I am new programmer in general and I have start working now with c. I am trying to decode the IDEv3 mp3 tag and I came across with a variety of problems. While I was using the fread() and strncpy() commands I have noticed that both need to have the \n character as the end reference point. (Maybe I am wrong this is only an observation)
When I am printing the output they produce a non readable character. As a solution to overcome the problem I am using fread() for 4 Bytes instead of 3 in order to produce (8)\n characters (whole Byte), and a second step I am using strncpy() with 3 Bytes to an allocated memory which then I am using for printing. In theory when I am using fread() I should not encounter this problem.
A sample of code:
#include <stdio.h>
#include <stdlib.h>
typedef struct{
unsigned char header_id[3]; /* Unsigned character 3 Bytes (24 bits) */
}mp3_Header;
int main (int argc, char *argv[]) {
mp3_Header first;
unsigned char memory[4];
FILE *file = fopen( name.mp3 , "rb" );
if ( (size_t) fread( (void *) memory , (size_t) 4 , (size_t) 1 , (FILE *) file) !=1 ) {
printf("Could not read the file\n");
exit (0);
} /* End of if condition */
strncpy( (char *) first.header_id , (char *) memory , (size_t) 3);
printf ("This is the header_ID: %s\n", first.header_id);
fclose(file);
} /* End of main */
return 0;
Your observation with '\n' terminating strings isn't correct. Strings, in C, need to be terminated by a 0 byte (\0). However, some functions like fgets(), which are supposed to read lines from a file, take the \n at the end of the line as a terminator.

# WHAT TO WORK ON:
A) Render this sentence from the thread on reading an MP3 tag in C into German: "Strings, in C, need to be terminated by a 0 byte (\0)."
B) Transcribe the MP3 tag thread character for character, beginning at the words "When I am printing" and stopping after "encounter this problem.".

# DATA EXCERPT:

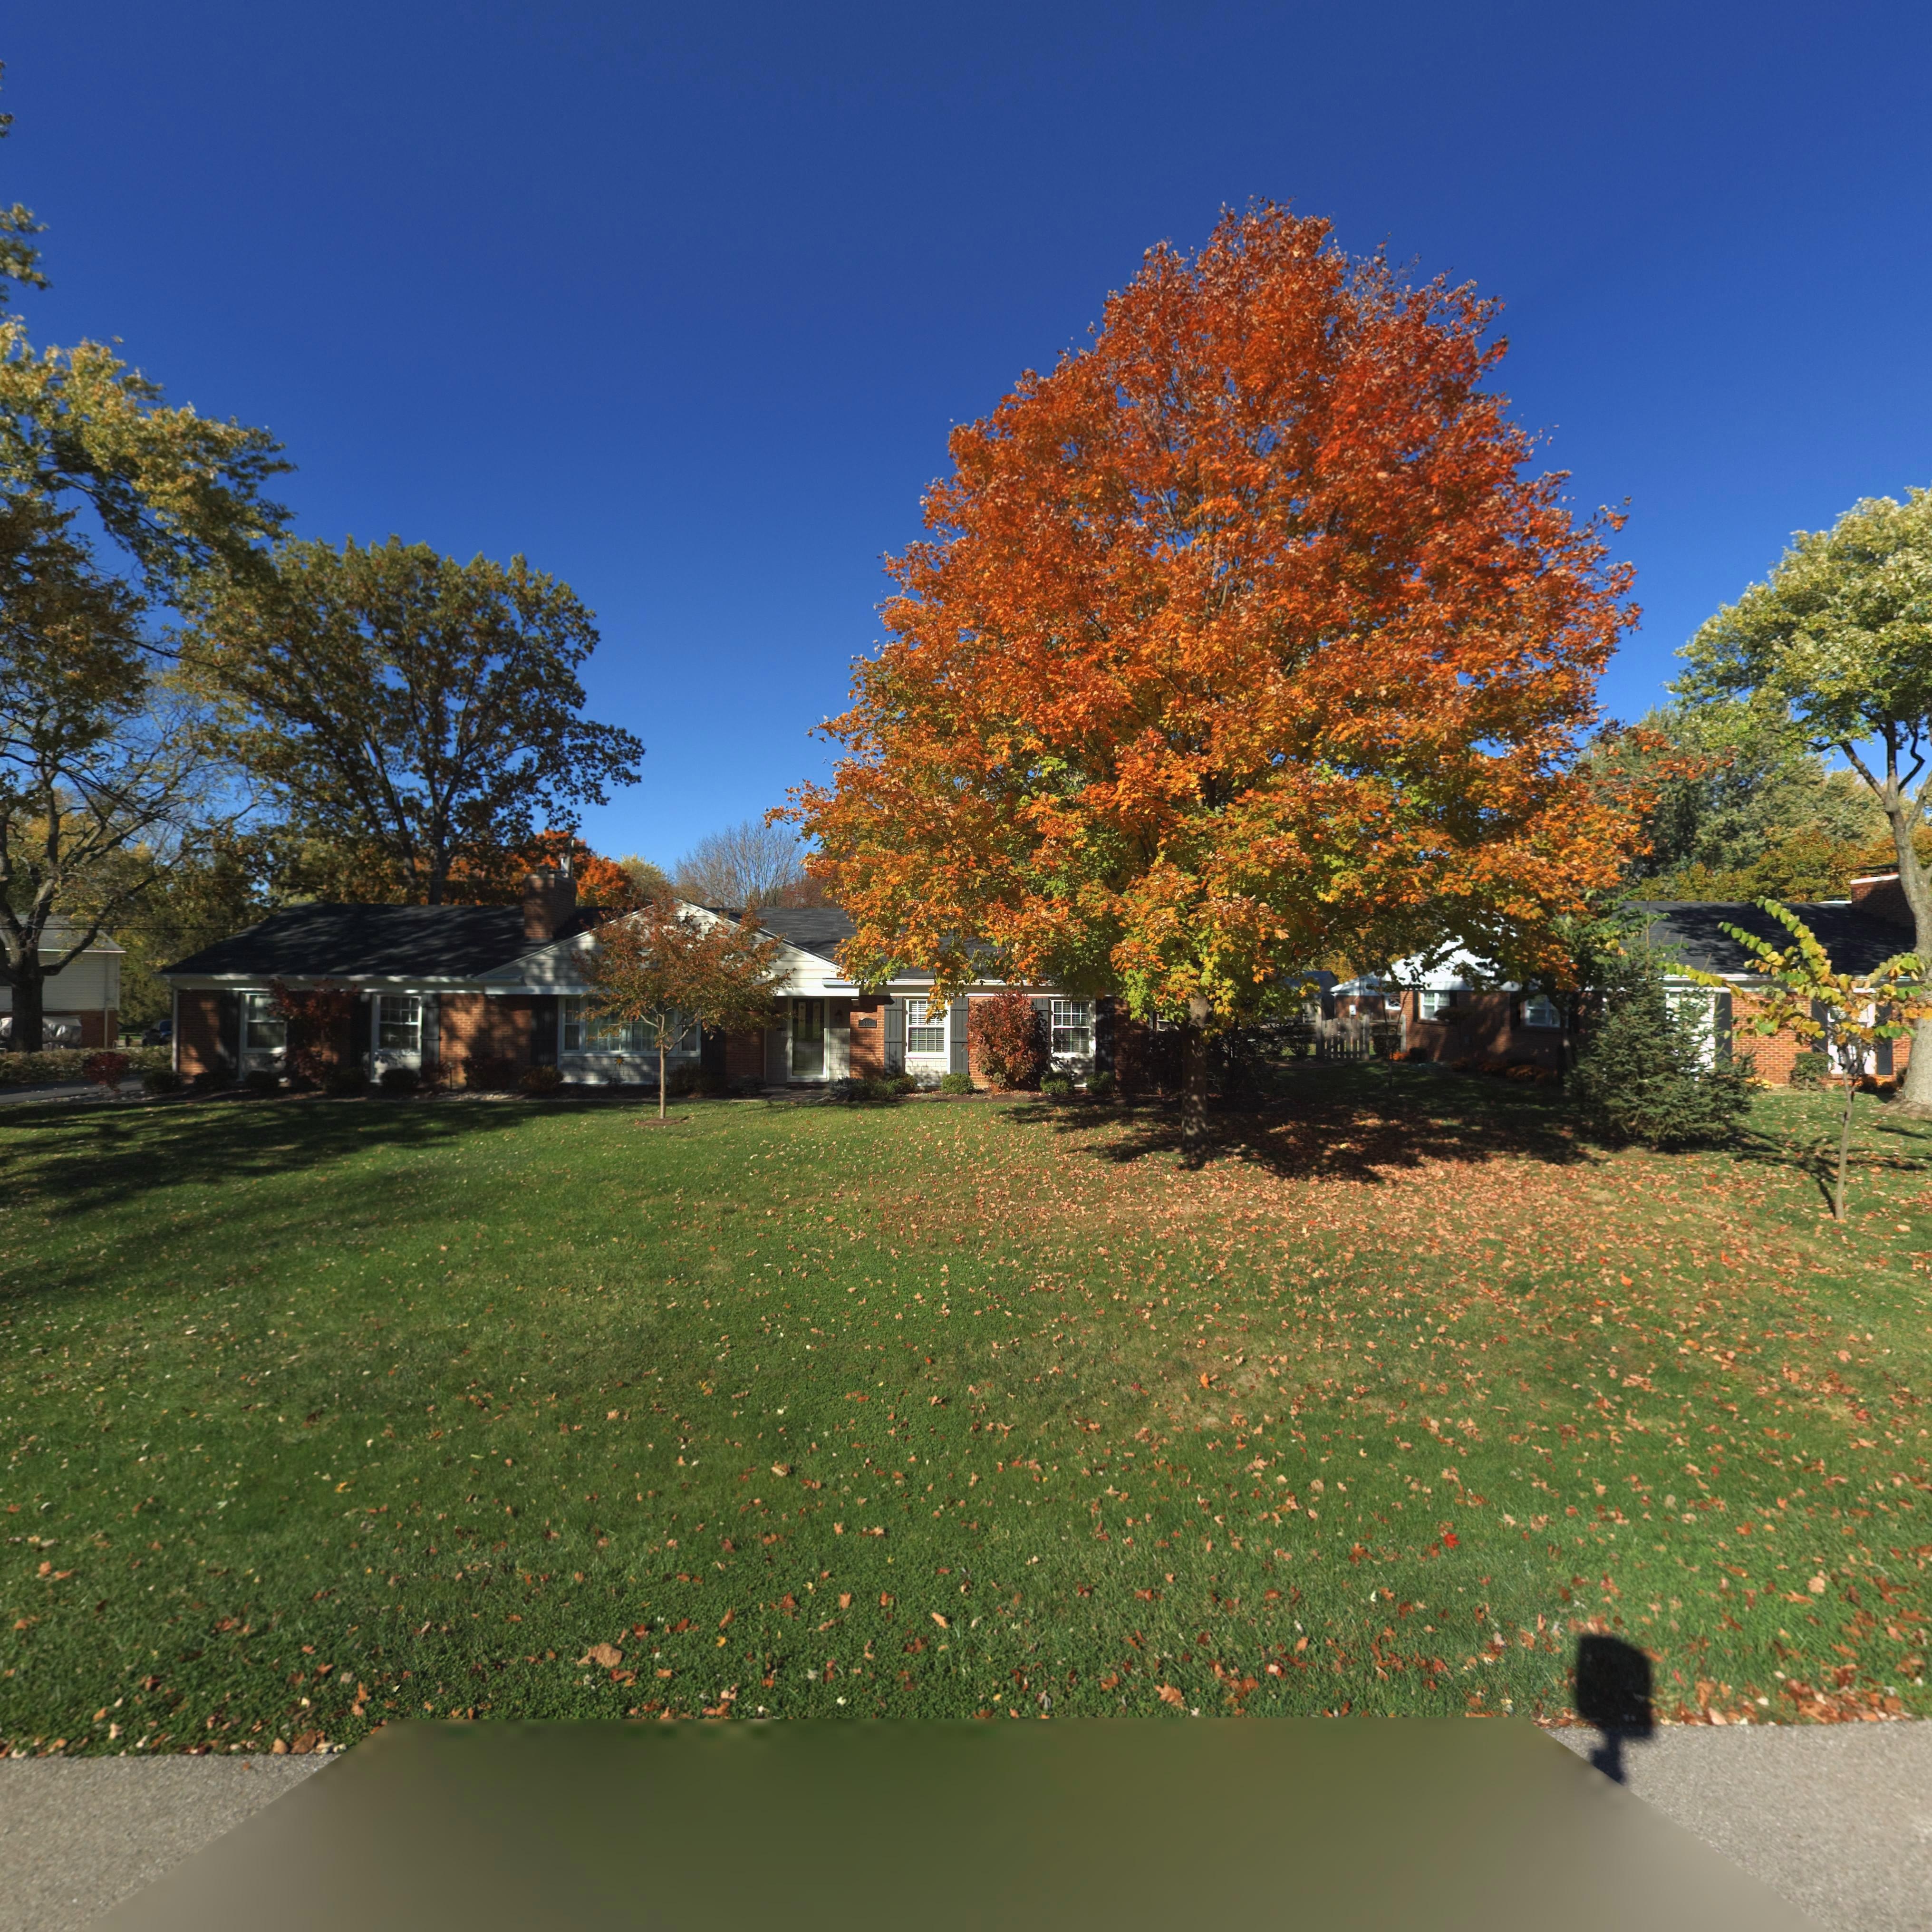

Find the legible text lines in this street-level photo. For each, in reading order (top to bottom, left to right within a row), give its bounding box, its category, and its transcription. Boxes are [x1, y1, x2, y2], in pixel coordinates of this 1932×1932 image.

# ANSWERS FOR THE TASKS:
A) Zeichenketten müssen in C durch ein 0-Byte (\0) abgeschlossen werden.

B)
When I am printing the output they produce a non readable character. As a solution to overcome the problem I am using fread() for 4 Bytes instead of 3 in order to produce (8)\n characters (whole Byte), and a second step I am using strncpy() with 3 Bytes to an allocated memory which then I am using for printing. In theory when I am using fread() I should not encounter this problem.